During his speech, Kuroda reiterated several times that this is definitely not a step toward an exit. According to him, the central bank will aim to achieve the price target in a sustainable and stable manner, accompanied by wage increases, by continuing with monetary easing under yield curve control.
Also, Kuroda commented on the data published last week on the growth of inflation in the country. Recall that the indicators came out either in the green zone or at the forecasted level. Specifically, the overall Consumer Price Index (CPI) rose 3.8% in November (the strongest rate of growth for the indicator since 1981). The core CPI also broke a 40-year record. The CPI excluding food and energy prices jumped 2.8% y/y in October. Overall, inflation in Japan has exceeded the central bank's 2% target for the eighth straight month.
Despite such unipolar data, Kuroda stayed true to himself, voicing rather mild comments. In particular, he predicted that Japan's consumer inflation is likely to slow below 2% on average "in next fiscal year" (which, remember, will begin in March 2023), "as the effects of soaring import costs dissipate".
Reacting to these comments, Asia-Pacific stock indices showed positive dynamics on Monday (US, European, Hong Kong and Australian exchanges were closed because of Christmas). The pair also rose slightly, testing the 133rd figure.

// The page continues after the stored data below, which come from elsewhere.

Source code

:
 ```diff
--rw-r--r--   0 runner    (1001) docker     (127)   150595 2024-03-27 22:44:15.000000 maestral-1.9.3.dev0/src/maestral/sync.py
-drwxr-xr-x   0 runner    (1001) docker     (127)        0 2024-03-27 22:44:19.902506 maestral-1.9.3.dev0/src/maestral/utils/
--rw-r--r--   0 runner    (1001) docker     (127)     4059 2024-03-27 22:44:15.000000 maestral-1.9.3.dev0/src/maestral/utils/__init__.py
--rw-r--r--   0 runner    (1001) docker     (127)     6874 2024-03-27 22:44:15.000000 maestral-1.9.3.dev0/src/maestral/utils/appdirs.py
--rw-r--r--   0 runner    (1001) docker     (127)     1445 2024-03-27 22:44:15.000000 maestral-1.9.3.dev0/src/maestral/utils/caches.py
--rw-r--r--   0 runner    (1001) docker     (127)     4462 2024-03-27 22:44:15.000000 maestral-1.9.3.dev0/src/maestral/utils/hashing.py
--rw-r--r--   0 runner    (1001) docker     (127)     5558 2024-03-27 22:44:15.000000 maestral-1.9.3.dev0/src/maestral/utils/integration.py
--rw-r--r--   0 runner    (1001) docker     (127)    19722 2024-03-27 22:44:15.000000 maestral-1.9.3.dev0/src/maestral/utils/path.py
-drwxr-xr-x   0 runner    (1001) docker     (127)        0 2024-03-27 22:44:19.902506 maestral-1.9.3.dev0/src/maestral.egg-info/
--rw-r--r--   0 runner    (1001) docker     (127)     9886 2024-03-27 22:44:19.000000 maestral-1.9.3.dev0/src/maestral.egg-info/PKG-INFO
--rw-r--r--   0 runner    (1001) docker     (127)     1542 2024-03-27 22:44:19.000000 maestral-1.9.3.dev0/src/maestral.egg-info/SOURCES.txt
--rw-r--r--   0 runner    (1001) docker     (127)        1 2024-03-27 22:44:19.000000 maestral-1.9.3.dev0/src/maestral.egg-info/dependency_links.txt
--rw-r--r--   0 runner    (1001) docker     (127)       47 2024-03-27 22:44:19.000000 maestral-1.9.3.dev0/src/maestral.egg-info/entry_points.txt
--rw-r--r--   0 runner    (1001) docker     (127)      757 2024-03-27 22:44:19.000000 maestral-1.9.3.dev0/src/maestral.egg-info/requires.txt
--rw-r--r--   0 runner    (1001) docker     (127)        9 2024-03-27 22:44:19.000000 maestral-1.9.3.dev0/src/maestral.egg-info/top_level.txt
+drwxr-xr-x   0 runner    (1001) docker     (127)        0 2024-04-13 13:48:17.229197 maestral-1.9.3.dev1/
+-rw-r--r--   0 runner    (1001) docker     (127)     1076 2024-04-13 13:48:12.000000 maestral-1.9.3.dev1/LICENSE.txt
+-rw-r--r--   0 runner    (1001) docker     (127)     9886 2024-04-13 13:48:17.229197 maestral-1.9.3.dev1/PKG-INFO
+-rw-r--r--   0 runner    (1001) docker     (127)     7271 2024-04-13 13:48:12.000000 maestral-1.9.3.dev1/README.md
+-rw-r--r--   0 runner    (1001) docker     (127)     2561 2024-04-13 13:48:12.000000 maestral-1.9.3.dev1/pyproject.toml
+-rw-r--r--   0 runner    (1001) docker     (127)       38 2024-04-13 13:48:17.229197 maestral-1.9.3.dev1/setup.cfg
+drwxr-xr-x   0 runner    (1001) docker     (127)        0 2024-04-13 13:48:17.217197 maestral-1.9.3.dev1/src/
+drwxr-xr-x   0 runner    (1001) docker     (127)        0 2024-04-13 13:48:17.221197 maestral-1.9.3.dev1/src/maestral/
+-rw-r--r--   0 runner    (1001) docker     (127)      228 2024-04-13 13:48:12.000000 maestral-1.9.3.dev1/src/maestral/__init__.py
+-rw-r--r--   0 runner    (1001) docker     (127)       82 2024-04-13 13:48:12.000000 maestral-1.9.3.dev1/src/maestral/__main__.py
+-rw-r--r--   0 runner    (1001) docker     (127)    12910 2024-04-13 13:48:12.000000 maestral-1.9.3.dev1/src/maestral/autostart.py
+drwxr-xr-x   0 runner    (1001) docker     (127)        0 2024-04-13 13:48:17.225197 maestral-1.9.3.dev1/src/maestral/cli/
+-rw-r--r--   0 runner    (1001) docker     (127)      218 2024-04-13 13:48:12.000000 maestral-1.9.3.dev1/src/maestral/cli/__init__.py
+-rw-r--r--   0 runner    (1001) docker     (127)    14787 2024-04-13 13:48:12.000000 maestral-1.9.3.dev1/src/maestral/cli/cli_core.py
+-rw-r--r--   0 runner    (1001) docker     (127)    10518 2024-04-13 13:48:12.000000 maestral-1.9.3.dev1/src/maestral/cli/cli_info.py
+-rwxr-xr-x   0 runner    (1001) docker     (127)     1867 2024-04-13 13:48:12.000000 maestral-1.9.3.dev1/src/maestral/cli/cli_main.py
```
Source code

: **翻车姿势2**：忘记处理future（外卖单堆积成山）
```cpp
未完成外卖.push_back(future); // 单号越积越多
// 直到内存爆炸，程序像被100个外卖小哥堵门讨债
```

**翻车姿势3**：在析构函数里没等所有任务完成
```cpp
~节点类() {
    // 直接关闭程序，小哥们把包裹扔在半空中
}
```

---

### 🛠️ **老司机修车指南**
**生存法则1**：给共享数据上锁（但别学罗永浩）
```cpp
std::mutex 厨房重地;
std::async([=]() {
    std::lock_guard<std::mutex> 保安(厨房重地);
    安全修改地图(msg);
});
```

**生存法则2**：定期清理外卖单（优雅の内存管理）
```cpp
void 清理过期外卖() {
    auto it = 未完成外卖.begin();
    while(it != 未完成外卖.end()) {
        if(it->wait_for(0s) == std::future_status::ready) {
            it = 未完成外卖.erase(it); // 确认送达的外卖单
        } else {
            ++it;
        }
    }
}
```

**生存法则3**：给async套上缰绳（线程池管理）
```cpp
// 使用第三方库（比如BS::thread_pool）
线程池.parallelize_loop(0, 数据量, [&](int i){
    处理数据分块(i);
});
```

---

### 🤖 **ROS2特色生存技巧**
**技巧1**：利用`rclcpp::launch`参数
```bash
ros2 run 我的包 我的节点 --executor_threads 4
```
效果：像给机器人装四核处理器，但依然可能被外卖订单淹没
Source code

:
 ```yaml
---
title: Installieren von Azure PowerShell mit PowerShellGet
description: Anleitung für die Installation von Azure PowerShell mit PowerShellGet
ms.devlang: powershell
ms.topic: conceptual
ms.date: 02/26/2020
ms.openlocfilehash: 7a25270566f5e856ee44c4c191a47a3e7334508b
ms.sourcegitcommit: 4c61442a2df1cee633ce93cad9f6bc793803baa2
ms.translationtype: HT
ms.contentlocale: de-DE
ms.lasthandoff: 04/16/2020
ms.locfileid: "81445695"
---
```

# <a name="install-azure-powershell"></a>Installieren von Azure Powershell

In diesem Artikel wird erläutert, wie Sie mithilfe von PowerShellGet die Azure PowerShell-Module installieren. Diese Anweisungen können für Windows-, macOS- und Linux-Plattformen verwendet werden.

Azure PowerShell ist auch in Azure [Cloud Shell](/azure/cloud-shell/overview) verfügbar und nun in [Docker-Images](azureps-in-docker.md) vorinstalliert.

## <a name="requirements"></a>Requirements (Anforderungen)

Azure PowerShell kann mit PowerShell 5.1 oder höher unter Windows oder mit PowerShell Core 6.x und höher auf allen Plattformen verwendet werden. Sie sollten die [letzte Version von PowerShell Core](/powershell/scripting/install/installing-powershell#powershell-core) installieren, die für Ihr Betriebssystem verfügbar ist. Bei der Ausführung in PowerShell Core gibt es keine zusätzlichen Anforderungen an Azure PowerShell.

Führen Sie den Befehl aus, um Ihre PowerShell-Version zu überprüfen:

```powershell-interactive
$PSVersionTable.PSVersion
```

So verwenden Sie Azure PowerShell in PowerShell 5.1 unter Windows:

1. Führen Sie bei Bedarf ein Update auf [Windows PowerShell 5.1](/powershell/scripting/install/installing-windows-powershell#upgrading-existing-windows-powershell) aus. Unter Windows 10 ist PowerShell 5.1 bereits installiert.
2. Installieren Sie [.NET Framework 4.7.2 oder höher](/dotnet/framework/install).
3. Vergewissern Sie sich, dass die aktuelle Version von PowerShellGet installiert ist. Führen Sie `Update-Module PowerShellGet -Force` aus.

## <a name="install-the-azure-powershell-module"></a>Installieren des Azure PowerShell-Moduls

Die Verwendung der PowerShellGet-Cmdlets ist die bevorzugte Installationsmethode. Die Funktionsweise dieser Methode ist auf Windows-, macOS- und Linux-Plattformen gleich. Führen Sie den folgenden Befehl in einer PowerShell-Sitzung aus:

As we can see, Kuroda's strong statements were taken as "right", but his words didn't provoke an increase in volatility. And not just because of the Christmas season. In my opinion, the market is skeptical of Kuroda's statements for two reasons. Firstly, it is important that the Japanese central bank has made an unprecedented decision. And it was made unexpectedly, and even in some measure suddenly. Secondly, the current governor of the BOJ will leave his post in just four months; his second term expires in April. Whereas his likely successor, Professor Takatoshi Ito of the National Graduate Institute for Policy Studies in Tokyo, is voicing far from dovish messages. In particular, commenting on the BOJ's high-profile decision, he said that a change in the central bank's policy on yield curve control may be the first step toward an exit from the ultra-loose monetary policy regime.
This hawkish message from Kuroda's eventual successor put significant pressure on the pair. While traders actually ignored Kuroda's words, despite the fact that he tried to offset the volatile effects of the BOJ's December meeting.
Thus, in my opinion, corrective pullbacks in the pair are still worth using to open short positions. The nearest bearish target is 131.60 (the bottom line of the Bollinger Bands indicator on the daily chart).